From the passage on antibody polyspecificity below, copy the stretch from "Accordingly, there is" through "when performing selections." word for word.

◆ Source extract ◆
== == ==

As mentioned above, polyspecificity is a highly undesirable property that has been linked to poor antibody pharmacokinetics (Wu et al., 2007; Hötzel et al., 2012). Certain polyspecificity assays have been reported in the art to serve as medium-throughput substitutes for broad panel tissue immunohistochemistry. Wardemann and colleagues have reported an enzyme-linked immunosorbent assay (ELISA) method using LPS, Insulin, dsDNA, and ssDNA to study polyreactivity in natural antibody repertoires over the course of B-cell maturation (Wardemann et al., 2003). Protein biochips in which a diverse set of proteins are spotted onto an array for high-throughput ELISAs are another type of screening tool. A chip with ˜400 different human proteins from Protagen (Dortmund, Germany) has been reported to compare favorably with IHC staining analysis (Lueking et al., 2008), as well as a measure of off-target binding of clinically approved TNF-alpha inhibitors (Feyen et al., 2008). More recently, Frese et al. reported on a 384-well assay that measures polyreactivity to 32 test proteins, termed Protein Panel Profiling or 3P (Frese et al., 2013). Using this assay, the authors showed that FDA-approved therapeutic antibodies show a highly specific profile to the 32 test proteins and apply it to screen candidates from a phage selection process. These particular polyreactivity profiling assays have not yet been correlated with downstream development issues such as solubility, expression, and stability. A recent advance in this area was reported by Hötzel et al., in which a baculovirus particle (BVP) ELISA was shown to predict faster antibody non-target mediated clearance in vivo, while traditional biophysical properties such as Size Exclusion Chromatography retention time, Hydrophobic Interaction Chromatography elution time, Fv charge, and pI did not (Hötzel, et al., 2012).
Accordingly, there is a need in the art for reagents and methods which may be easily generated and implemented into current high-throughput display methodologies which, inter alia, provide for upstream detection and/or counter-selection against non-developable polypeptides, such as antibodies, that are predisposed to suffer from poor developability. There is also a need in the art for reagents and methods with which current libraries may be enriched for developable antibodies by detecting non-developable antibodies in the library and either discarding them or avoiding their inclusion as selected antibodies when performing selections.

== == ==

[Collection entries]
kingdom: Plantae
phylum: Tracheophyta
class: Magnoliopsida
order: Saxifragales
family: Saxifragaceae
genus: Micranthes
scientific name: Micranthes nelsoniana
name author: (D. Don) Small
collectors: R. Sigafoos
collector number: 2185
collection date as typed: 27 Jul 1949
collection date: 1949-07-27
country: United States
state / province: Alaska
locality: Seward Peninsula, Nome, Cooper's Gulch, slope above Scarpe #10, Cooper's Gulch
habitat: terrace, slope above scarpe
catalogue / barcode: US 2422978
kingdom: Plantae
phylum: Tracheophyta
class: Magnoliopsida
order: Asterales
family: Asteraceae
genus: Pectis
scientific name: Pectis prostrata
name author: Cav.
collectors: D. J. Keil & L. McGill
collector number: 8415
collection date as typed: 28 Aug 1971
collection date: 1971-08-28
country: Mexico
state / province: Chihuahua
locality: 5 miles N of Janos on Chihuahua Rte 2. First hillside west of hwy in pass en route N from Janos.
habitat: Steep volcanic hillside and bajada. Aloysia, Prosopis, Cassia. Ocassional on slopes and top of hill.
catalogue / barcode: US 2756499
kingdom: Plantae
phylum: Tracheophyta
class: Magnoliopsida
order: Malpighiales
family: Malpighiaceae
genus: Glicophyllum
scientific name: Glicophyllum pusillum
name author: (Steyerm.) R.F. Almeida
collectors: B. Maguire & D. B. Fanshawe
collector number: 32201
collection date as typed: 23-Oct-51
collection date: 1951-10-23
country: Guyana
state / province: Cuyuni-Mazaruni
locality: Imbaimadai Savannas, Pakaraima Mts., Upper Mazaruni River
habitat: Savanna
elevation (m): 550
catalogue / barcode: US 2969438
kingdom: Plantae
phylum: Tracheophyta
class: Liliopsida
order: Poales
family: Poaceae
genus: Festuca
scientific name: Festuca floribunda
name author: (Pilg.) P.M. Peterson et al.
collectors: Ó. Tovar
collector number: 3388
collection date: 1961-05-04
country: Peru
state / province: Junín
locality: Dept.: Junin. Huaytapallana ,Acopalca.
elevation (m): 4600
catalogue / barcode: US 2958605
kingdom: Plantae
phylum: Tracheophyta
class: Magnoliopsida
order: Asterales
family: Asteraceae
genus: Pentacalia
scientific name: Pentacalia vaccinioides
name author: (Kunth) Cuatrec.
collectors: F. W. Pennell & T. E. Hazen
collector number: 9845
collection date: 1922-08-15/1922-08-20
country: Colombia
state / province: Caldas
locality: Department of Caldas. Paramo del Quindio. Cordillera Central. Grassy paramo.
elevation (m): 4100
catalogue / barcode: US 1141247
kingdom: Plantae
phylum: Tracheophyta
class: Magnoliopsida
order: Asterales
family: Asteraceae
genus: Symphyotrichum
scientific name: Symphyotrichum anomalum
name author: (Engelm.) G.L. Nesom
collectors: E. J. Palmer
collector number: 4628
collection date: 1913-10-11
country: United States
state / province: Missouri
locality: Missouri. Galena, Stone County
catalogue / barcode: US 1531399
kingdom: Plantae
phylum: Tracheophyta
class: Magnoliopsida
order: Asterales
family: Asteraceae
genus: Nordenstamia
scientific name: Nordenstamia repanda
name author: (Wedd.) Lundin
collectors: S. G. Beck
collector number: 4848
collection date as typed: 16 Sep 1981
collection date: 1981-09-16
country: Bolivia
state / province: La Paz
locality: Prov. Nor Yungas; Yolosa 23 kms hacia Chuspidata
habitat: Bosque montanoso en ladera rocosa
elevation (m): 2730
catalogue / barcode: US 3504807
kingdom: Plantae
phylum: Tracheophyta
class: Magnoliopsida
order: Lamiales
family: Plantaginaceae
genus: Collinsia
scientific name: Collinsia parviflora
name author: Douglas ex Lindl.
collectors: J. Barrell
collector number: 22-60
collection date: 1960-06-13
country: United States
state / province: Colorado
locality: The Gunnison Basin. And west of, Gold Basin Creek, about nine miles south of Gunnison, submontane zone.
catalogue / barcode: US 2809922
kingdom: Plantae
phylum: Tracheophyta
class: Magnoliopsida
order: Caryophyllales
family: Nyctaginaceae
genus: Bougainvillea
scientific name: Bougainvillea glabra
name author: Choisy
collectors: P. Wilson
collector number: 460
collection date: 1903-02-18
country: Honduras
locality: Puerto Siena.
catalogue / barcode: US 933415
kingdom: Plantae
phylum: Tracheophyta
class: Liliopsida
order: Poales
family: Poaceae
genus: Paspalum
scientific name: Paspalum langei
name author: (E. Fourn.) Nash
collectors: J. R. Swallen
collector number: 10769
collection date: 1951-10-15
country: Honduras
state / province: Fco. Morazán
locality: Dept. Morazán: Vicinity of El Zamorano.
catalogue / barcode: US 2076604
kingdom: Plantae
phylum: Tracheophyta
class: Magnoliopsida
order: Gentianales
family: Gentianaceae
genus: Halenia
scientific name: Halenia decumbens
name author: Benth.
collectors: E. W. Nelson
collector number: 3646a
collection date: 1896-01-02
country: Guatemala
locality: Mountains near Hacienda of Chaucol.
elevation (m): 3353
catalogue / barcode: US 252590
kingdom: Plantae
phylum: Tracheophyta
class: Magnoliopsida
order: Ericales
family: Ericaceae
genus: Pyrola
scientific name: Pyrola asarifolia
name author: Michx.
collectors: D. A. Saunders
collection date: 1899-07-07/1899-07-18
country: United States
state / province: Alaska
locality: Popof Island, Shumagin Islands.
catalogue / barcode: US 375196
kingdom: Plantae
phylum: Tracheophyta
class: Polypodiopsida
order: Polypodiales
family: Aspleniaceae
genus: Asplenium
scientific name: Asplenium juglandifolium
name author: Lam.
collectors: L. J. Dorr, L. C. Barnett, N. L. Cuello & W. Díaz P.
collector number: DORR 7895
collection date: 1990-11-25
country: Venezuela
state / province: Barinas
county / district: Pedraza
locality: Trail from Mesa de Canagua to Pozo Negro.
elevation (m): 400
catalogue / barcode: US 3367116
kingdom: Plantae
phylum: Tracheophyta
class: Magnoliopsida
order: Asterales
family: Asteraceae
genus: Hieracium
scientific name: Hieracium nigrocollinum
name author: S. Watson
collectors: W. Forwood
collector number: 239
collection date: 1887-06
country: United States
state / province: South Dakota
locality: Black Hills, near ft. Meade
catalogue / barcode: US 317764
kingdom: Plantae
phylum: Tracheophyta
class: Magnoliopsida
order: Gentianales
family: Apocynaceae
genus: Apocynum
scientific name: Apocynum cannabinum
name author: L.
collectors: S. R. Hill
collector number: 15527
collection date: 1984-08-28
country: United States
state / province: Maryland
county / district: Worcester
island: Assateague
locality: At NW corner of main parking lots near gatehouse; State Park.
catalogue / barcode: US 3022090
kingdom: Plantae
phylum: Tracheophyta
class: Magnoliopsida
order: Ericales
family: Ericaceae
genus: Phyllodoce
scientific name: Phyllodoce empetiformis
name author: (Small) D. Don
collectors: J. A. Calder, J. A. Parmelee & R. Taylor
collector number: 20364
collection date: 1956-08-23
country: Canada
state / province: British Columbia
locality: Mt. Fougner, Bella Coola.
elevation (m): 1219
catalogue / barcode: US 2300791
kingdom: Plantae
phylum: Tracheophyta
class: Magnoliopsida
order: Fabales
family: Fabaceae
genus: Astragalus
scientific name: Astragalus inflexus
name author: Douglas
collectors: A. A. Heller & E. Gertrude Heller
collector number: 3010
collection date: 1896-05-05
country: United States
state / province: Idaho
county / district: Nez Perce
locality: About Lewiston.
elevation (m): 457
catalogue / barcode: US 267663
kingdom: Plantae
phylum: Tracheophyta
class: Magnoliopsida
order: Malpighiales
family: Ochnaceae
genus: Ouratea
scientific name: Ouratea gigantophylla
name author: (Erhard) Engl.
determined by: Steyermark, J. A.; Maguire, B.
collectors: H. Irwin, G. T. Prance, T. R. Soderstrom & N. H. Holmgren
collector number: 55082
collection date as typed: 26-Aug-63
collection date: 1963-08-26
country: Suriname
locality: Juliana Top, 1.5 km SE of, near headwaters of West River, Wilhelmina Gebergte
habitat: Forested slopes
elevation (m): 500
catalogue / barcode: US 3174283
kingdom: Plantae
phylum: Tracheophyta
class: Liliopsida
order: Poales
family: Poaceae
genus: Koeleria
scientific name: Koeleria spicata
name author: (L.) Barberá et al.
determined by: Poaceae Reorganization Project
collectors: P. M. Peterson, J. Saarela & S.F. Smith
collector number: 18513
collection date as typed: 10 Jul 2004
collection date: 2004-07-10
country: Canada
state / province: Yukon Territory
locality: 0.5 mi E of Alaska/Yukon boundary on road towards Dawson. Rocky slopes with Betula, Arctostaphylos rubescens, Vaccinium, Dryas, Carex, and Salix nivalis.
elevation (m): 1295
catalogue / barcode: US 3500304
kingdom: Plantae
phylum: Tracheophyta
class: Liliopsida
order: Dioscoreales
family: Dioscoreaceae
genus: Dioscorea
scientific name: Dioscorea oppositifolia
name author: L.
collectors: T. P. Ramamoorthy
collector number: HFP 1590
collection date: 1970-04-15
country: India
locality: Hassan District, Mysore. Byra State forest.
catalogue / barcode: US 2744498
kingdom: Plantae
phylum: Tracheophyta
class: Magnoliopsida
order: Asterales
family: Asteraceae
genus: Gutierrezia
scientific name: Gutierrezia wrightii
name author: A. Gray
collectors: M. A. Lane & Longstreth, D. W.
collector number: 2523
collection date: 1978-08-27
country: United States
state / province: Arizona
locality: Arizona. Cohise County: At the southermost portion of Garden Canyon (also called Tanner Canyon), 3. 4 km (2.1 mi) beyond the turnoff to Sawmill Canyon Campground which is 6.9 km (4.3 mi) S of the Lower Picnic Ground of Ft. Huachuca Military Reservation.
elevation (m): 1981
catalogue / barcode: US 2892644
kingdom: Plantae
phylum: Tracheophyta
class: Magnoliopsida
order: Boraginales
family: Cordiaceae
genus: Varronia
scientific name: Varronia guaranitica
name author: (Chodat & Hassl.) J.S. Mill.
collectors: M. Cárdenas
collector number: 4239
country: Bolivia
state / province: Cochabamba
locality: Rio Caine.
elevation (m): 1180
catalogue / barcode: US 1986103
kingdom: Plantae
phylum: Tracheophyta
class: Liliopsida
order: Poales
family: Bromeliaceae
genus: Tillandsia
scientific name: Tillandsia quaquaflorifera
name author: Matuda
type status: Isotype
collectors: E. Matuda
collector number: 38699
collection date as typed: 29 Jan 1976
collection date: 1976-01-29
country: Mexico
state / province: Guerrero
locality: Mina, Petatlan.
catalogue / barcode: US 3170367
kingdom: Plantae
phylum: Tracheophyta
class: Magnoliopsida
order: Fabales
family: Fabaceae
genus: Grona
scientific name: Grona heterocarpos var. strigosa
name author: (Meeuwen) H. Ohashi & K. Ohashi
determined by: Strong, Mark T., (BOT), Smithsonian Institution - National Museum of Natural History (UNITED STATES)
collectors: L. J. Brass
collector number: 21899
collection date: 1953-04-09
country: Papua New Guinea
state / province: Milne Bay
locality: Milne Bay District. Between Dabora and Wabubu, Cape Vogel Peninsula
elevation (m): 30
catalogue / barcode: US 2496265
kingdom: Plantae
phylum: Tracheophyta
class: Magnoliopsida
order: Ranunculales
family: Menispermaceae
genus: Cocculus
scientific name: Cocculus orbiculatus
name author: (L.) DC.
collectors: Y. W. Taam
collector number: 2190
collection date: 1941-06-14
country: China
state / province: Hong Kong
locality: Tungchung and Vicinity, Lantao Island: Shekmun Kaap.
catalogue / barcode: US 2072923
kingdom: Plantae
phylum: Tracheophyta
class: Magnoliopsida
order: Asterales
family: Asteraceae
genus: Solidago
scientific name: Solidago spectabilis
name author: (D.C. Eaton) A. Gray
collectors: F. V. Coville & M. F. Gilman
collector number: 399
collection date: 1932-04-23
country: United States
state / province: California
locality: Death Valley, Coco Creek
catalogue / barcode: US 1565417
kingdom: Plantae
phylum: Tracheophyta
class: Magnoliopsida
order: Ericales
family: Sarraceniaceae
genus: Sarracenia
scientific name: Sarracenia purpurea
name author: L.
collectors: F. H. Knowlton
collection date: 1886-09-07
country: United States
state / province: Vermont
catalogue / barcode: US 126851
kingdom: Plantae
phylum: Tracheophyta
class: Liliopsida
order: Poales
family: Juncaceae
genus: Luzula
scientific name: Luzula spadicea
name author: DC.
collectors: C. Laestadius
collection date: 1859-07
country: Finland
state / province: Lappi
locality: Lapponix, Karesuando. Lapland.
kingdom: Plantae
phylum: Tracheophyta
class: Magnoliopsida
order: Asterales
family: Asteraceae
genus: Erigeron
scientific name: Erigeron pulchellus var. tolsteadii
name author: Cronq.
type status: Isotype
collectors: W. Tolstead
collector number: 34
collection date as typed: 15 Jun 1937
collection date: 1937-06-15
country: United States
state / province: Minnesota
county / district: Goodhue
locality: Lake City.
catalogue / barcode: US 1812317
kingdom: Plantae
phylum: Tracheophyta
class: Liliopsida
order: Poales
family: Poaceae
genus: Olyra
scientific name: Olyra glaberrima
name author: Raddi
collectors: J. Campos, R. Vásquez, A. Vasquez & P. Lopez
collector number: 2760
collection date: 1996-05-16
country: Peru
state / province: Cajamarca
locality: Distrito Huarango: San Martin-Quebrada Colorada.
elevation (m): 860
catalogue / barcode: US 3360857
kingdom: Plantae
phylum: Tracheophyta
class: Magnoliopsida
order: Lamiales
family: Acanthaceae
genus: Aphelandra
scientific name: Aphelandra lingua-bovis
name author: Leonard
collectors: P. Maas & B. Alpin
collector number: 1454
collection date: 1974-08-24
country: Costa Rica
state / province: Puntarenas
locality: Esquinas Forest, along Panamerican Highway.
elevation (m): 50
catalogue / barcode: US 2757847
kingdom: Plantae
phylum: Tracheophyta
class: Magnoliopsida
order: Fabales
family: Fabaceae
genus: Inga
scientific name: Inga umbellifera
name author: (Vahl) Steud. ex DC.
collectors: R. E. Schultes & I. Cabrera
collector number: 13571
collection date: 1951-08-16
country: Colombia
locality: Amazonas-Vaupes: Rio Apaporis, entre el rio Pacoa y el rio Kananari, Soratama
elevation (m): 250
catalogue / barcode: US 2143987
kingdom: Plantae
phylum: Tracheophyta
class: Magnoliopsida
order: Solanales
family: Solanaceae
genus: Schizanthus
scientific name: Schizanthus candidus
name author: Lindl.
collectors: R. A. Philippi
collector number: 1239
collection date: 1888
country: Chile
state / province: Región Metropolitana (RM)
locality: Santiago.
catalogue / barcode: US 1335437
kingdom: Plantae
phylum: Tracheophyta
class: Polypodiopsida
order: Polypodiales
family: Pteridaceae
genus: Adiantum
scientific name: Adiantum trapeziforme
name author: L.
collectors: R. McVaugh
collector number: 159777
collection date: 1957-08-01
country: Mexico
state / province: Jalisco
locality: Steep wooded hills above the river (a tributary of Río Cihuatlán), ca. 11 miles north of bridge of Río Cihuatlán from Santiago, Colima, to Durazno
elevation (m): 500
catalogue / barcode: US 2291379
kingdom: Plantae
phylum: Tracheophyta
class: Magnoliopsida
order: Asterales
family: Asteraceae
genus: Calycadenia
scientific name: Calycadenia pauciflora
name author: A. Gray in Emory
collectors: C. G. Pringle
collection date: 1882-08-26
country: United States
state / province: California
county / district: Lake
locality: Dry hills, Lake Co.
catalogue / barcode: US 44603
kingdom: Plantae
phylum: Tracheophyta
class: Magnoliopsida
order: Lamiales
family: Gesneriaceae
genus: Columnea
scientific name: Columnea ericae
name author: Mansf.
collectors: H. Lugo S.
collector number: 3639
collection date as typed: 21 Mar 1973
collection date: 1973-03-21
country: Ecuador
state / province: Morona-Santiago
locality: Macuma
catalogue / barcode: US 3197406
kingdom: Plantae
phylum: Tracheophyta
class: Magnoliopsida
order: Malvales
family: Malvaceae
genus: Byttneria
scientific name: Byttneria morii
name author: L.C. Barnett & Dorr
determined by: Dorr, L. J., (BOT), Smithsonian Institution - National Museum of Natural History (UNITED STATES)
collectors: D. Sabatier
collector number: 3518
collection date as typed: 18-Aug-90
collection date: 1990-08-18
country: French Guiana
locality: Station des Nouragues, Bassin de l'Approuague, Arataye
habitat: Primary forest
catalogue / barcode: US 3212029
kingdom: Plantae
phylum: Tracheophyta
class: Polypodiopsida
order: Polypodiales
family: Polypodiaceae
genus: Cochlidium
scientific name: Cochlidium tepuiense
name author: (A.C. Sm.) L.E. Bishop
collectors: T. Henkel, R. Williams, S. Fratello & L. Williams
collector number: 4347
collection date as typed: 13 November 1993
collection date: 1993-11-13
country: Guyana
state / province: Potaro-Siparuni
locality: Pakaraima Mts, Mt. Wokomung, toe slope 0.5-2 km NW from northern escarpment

== == ==

◆ Solution to this task ◆
Accordingly, there is a need in the art for reagents and methods which may be easily generated and implemented into current high-throughput display methodologies which, inter alia, provide for upstream detection and/or counter-selection against non-developable polypeptides, such as antibodies, that are predisposed to suffer from poor developability. There is also a need in the art for reagents and methods with which current libraries may be enriched for developable antibodies by detecting non-developable antibodies in the library and either discarding them or avoiding their inclusion as selected antibodies when performing selections.